# Short problem A:
According to the BiotaPhy platform description, what software is used to manage the Platform?
# Short problem B:
In the BiotaPhy platform description, retype the passage from "Cluster Configuration. The" to "configured virtual clusters." without changing anything.

==== Text shown

Cluster Configuration. The BiotaPhy Platform requires a physical or virtual compute cluster comprised of a “front end” machine and one or more compute nodes. The Platform is managed with Rocks software (Papadopoulos et al. 2003), a cluster management toolkit that extends CentOS, and uses “Rolls” to bundle software, dependencies, and scripts for portability and virtualization. Installations are automatically tuned for local resource availability. As a result of enforcing an underlying operating system and cluster architecture, we streamlined the platform, shortened the development cycle, and reduced code complexity (Williams et al. 2017). Consistent deployment allows us to test on a variety of differently configured virtual clusters.
Platform Architecture. The Platform comprises four functional subsystems (Fig. 2): 1) Data and Analysis Manager (DAM) accepts user data or retrieves data from online data providers (iDigBio, Open Tree of Life, and GBIF), preprocesses data sets, assembles workflows, and post-processes outputs; 2) Compute Manager handles work queues, job distribution, and execution; 3) Compute Engine performs the actual computations and produces raw results; and 4) Client Interfaces simplify user access to BiotaPhy tools and data and include the BiotaPhy web app, BiotaPhy APIs, and BiotaPhy Results Packages. Results Packages contain embedded visualization tools in downloadable, interactive, data packages. The web app is our user interface for browsing public archives of species models and for initializing modeling and analysis workflows. Users define workflows in tabbed browser pages to specify the modeling and analyses desired, select or upload species, environmental, or phylogenetic tree data, and then choose algorithms and parameters. Once a workflow is defined, the DAM marshals the inputs, initiates the job, and monitors it to completion. When analyses are complete, the DAM produces a downloadable, autonomous results exploration package (see below). Figure 2. Functions of and communications between BiotaPhy subsystems. The Data Access Manager (DAM) responds to external user communications through Client Interfaces, then distributes data and jobs internally. Compute Management directs jobs to and from Compute Engine, the workhorse of the software.

========
==== Provided data

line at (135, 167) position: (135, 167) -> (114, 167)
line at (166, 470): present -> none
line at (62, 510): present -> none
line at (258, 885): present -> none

========

# Worked solution A:
Rocks software, a cluster management toolkit that extends CentOS.

# Worked solution B:
Cluster Configuration. The BiotaPhy Platform requires a physical or virtual compute cluster comprised of a “front end” machine and one or more compute nodes. The Platform is managed with Rocks software (Papadopoulos et al. 2003), a cluster management toolkit that extends CentOS, and uses “Rolls” to bundle software, dependencies, and scripts for portability and virtualization. Installations are automatically tuned for local resource availability. As a result of enforcing an underlying operating system and cluster architecture, we streamlined the platform, shortened the development cycle, and reduced code complexity (Williams et al. 2017). Consistent deployment allows us to test on a variety of differently configured virtual clusters.